▶ WORK INSTRUCTION: A word-for-word copy of the entries is needed, and it should contain no images.

User interface change data
"""

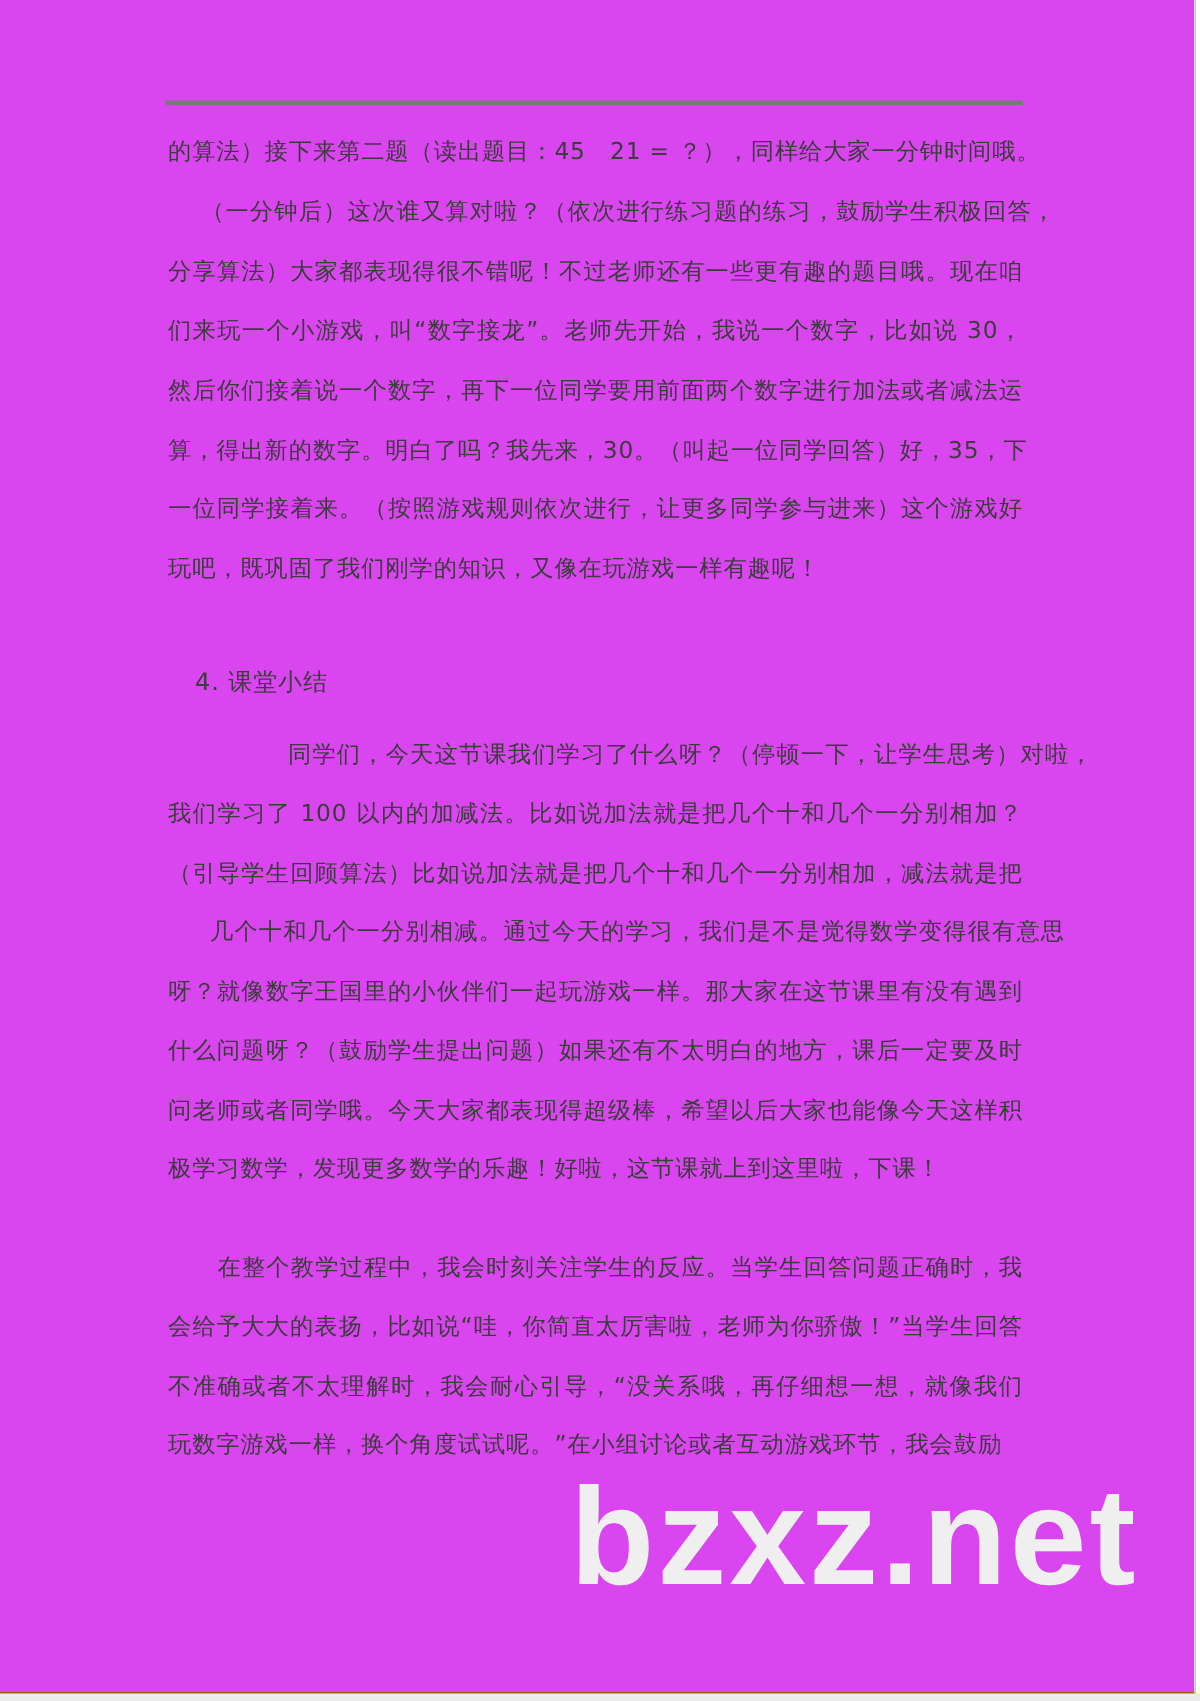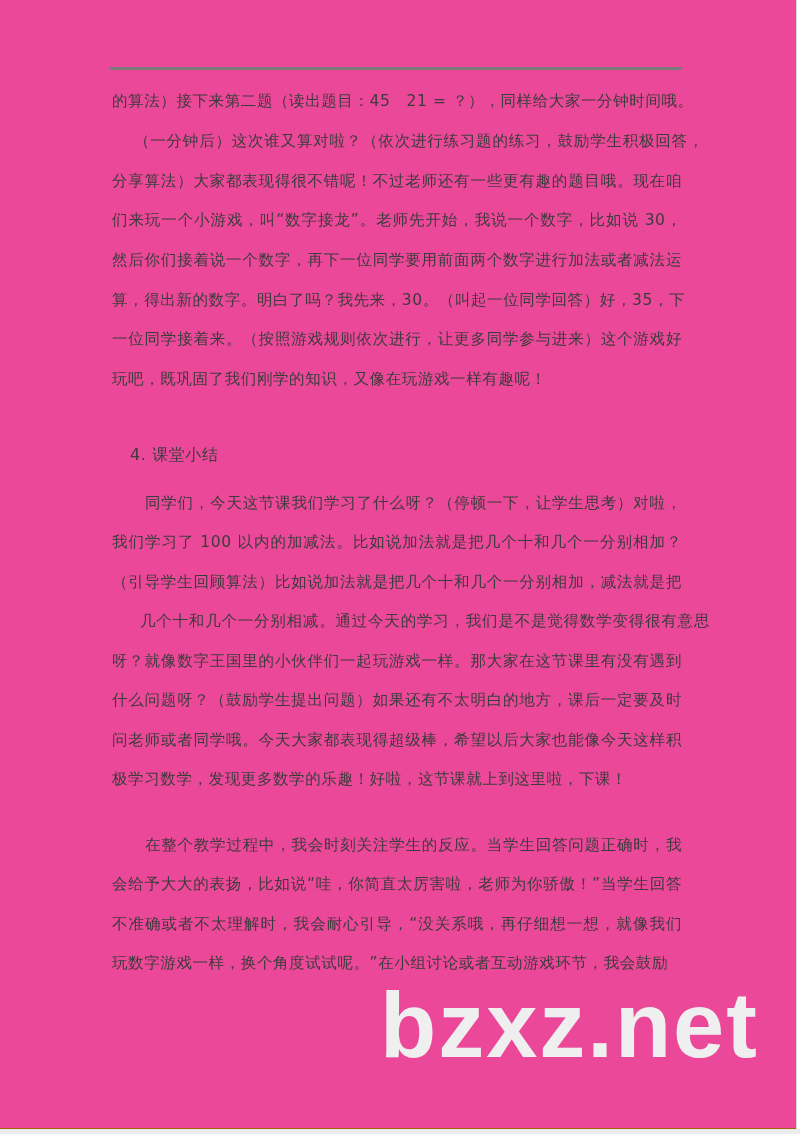--- a/index.html
+++ b/index.html
@@ -14,21 +14,21 @@
       overflow: hidden;
       font-family: "DejaVu Sans", "Liberation Sans", sans-serif;
       color: #3a3a3a;
     }
     .page {
       position: absolute;
       left: 0;
       top: 0;
       width: 796px;
       height: 1128px;
-      background: #ec4899;
+      background: #d946ef;
       border-right: 1px solid #d6d6d6;
       border-bottom: 5px solid #a16207;
     }
     .page-bottom-strip {
       position: absolute;
       left: 0;
       top: 1129px;
       width: 800px;
       height: 5px;
       background: #ececec;
@@ -98,21 +98,21 @@
     <div class="line" style="top:209px;">们来玩一个小游戏，叫“数字接龙”。老师先开始，我说一个数字，比如说 30，</div>
     <div class="line" style="top:249px;">然后你们接着说一个数字，再下一位同学要用前面两个数字进行加法或者减法运</div>
     <div class="line" style="top:289px;">算，得出新的数字。明白了吗？我先来，30。（叫起一位同学回答）好，35，下</div>
     <div class="line" style="top:328px;">一位同学接着来。（按照游戏规则依次进行，让更多同学参与进来）这个游戏好</div>
     <div class="line last" style="top:368px;">玩吧，既巩固了我们刚学的知识，又像在玩游戏一样有趣呢！</div>
   </div>
 
   <div class="heading" style="top:444px;">4. 课堂小结</div>
 
   <div>
-    <div class="line indent" style="top:492px;">同学们，今天这节课我们学习了什么呀？（停顿一下，让学生思考）对啦，</div>
+    <div class="line indent" style="top:492px;margin-left:47px;">同学们，今天这节课我们学习了什么呀？（停顿一下，让学生思考）对啦，</div>
     <div class="line" style="top:531px;">我们学习了 100 以内的加减法。比如说加法就是把几个十和几个一分别相加？</div>
     <div class="line" style="top:571px;">（引导学生回顾算法）比如说加法就是把几个十和几个一分别相加，减法就是把</div>
     <div class="line" style="top:610px;margin-left:28px;">几个十和几个一分别相减。通过今天的学习，我们是不是觉得数学变得很有意思</div>
     <div class="line" style="top:650px;">呀？就像数字王国里的小伙伴们一起玩游戏一样。那大家在这节课里有没有遇到</div>
     <div class="line" style="top:689px;">什么问题呀？（鼓励学生提出问题）如果还有不太明白的地方，课后一定要及时</div>
     <div class="line" style="top:729px;">问老师或者同学哦。今天大家都表现得超级棒，希望以后大家也能像今天这样积</div>
     <div class="line last" style="top:768px;">极学习数学，发现更多数学的乐趣！好啦，这节课就上到这里啦，下课！</div>
   </div>
 
   <div>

"""

▶ THE ANSWER:
--- a/index.html
+++ b/index.html
@@ -14,21 +14,21 @@
       overflow: hidden;
       font-family: "DejaVu Sans", "Liberation Sans", sans-serif;
       color: #3a3a3a;
     }
     .page {
       position: absolute;
       left: 0;
       top: 0;
       width: 796px;
       height: 1128px;
-      background: #ec4899;
+      background: #d946ef;
       border-right: 1px solid #d6d6d6;
       border-bottom: 5px solid #a16207;
     }
     .page-bottom-strip {
       position: absolute;
       left: 0;
       top: 1129px;
       width: 800px;
       height: 5px;
       background: #ececec;
@@ -98,21 +98,21 @@
     <div class="line" style="top:209px;">们来玩一个小游戏，叫“数字接龙”。老师先开始，我说一个数字，比如说 30，</div>
     <div class="line" style="top:249px;">然后你们接着说一个数字，再下一位同学要用前面两个数字进行加法或者减法运</div>
     <div class="line" style="top:289px;">算，得出新的数字。明白了吗？我先来，30。（叫起一位同学回答）好，35，下</div>
     <div class="line" style="top:328px;">一位同学接着来。（按照游戏规则依次进行，让更多同学参与进来）这个游戏好</div>
     <div class="line last" style="top:368px;">玩吧，既巩固了我们刚学的知识，又像在玩游戏一样有趣呢！</div>
   </div>
 
   <div class="heading" style="top:444px;">4. 课堂小结</div>
 
   <div>
-    <div class="line indent" style="top:492px;">同学们，今天这节课我们学习了什么呀？（停顿一下，让学生思考）对啦，</div>
+    <div class="line indent" style="top:492px;margin-left:47px;">同学们，今天这节课我们学习了什么呀？（停顿一下，让学生思考）对啦，</div>
     <div class="line" style="top:531px;">我们学习了 100 以内的加减法。比如说加法就是把几个十和几个一分别相加？</div>
     <div class="line" style="top:571px;">（引导学生回顾算法）比如说加法就是把几个十和几个一分别相加，减法就是把</div>
     <div class="line" style="top:610px;margin-left:28px;">几个十和几个一分别相减。通过今天的学习，我们是不是觉得数学变得很有意思</div>
     <div class="line" style="top:650px;">呀？就像数字王国里的小伙伴们一起玩游戏一样。那大家在这节课里有没有遇到</div>
     <div class="line" style="top:689px;">什么问题呀？（鼓励学生提出问题）如果还有不太明白的地方，课后一定要及时</div>
     <div class="line" style="top:729px;">问老师或者同学哦。今天大家都表现得超级棒，希望以后大家也能像今天这样积</div>
     <div class="line last" style="top:768px;">极学习数学，发现更多数学的乐趣！好啦，这节课就上到这里啦，下课！</div>
   </div>
 
   <div>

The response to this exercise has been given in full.